The Abyss

TJR review

In the first scene of James Cameron’s “The Abyss,” a U.S. nuclear missile submarine plays war games with a Russian submarine in submarine canyons two miles down?and loses.

This means the oil crew of the nearby Bendick Explorer, a deep submersible oil rig (led by Ed Harris), are the only ones close enough to get the nukes before the Russians do. The crew is reinforced with Harris’s scientist ex wife (Elizabeth Mastrantonio), called the “Queen Bitch of the Universe” by the crew members that know her, and a Navy Seal team with a psychotic commander.

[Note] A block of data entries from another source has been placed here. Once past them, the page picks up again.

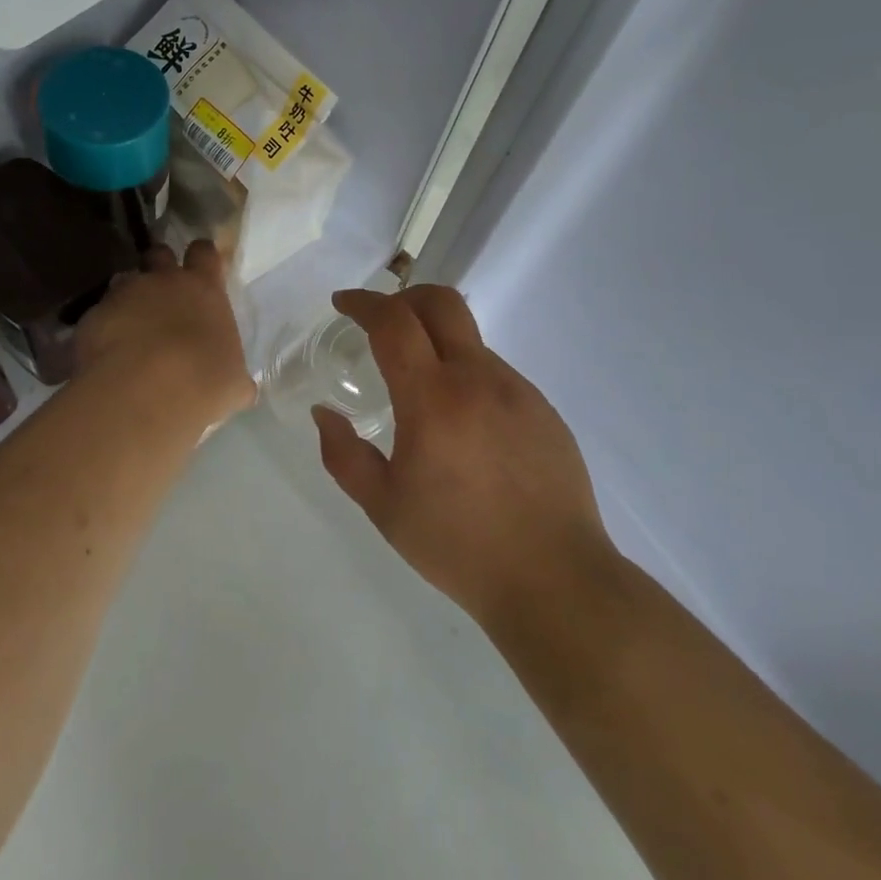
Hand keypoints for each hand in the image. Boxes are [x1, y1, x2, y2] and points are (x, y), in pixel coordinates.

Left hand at [74, 241, 254, 427]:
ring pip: (124, 281)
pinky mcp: (92, 316)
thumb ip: (234, 375)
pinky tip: (107, 354)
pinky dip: (104, 328)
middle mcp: (163, 281)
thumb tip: (240, 387)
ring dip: (129, 297)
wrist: (143, 393)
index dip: (202, 257)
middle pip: (159, 253)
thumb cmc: (202, 382)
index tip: (201, 267)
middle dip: (159, 266)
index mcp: (204, 289)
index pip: (204, 253)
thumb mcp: (232, 384)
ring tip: (131, 326)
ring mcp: (123, 295)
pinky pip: (99, 314)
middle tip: (162, 291)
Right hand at [313, 286, 615, 627]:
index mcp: (433, 399)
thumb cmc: (459, 546)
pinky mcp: (544, 410)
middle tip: (380, 322)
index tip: (342, 305)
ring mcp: (518, 391)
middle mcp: (478, 379)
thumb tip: (324, 415)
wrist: (556, 581)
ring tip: (421, 390)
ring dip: (436, 343)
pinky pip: (495, 373)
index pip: (394, 322)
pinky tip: (463, 425)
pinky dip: (466, 376)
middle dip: (403, 298)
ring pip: (469, 340)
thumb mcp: (384, 507)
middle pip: (441, 302)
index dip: (363, 303)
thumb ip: (343, 455)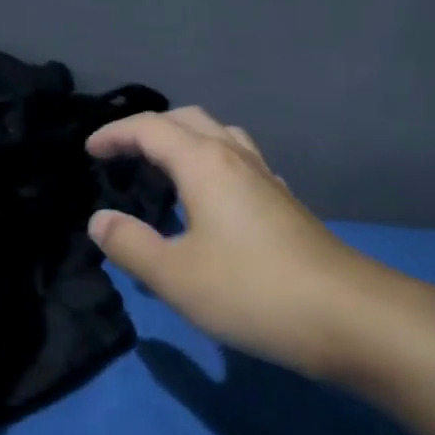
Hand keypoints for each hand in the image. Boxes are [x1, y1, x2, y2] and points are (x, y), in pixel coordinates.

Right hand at [85, 107, 434, 379]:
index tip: (89, 151)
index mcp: (205, 163)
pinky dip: (212, 163)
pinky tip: (213, 198)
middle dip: (149, 128)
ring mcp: (266, 177)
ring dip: (185, 140)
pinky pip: (240, 162)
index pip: (150, 129)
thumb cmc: (251, 290)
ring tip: (163, 167)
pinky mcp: (285, 202)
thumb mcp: (175, 275)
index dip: (115, 133)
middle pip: (188, 120)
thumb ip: (130, 244)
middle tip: (121, 153)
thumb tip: (100, 220)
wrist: (346, 314)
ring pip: (220, 136)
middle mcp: (236, 157)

All is not what it seems in this big science fiction film. What if the Russian submarine is really an alien spaceship? What if the fate of the world really does depend on the aliens’ opinion of the crew’s human decency? After all, the last thing you want to run into two miles under water is a pissed off alien.

This is a great movie with a lot going on. The movie has several versions of which the original release was by far the worst because of botched editing to cut the running time. Download the longest version you can find (the one with “the wave scene”) and schedule a popcorn intermission.

Peter Travers of Rolling Stone 100/100 (one of the bottom 10 worst reviewers, -31; I guess that every now and then, even a blind pig finds a truffle)

Stupendously exciting and emotionally engulfing... With probing intelligence and passionate feeling, Cameron has raised the adventure film very close to the level of art.

Mick LaSalle 75/100 (one of my top 5 reviewers)

Both Mastrantonio and Harris are terrific, never missing a beat, always convincing, even when playing the most extreme emotions.

David Sterritt of The Christian Science Monitor 38/100 (a mediocre publication, -5 total, with 100% mediocre reviewers)

The Abyss isn't abysmal, but it's a replay of hits we've already seen - a recycled "close encounters of the wet kind'' with far too few ideas of its own.

Rita Kempley 40/100 (another no-name reviewer in the Washington Post, a bottom-10 publication with a total score of -42 and all bad reviewers, led by the woeful Ann Hornaday, -24)

How many times can we be awestruck by Day-Glo Gumbies? And why do these creatures always travel with the Mormon Tabernacle Choir? [note the “we are superior” tone of the Post oozing through this lousy review of a very good movie.]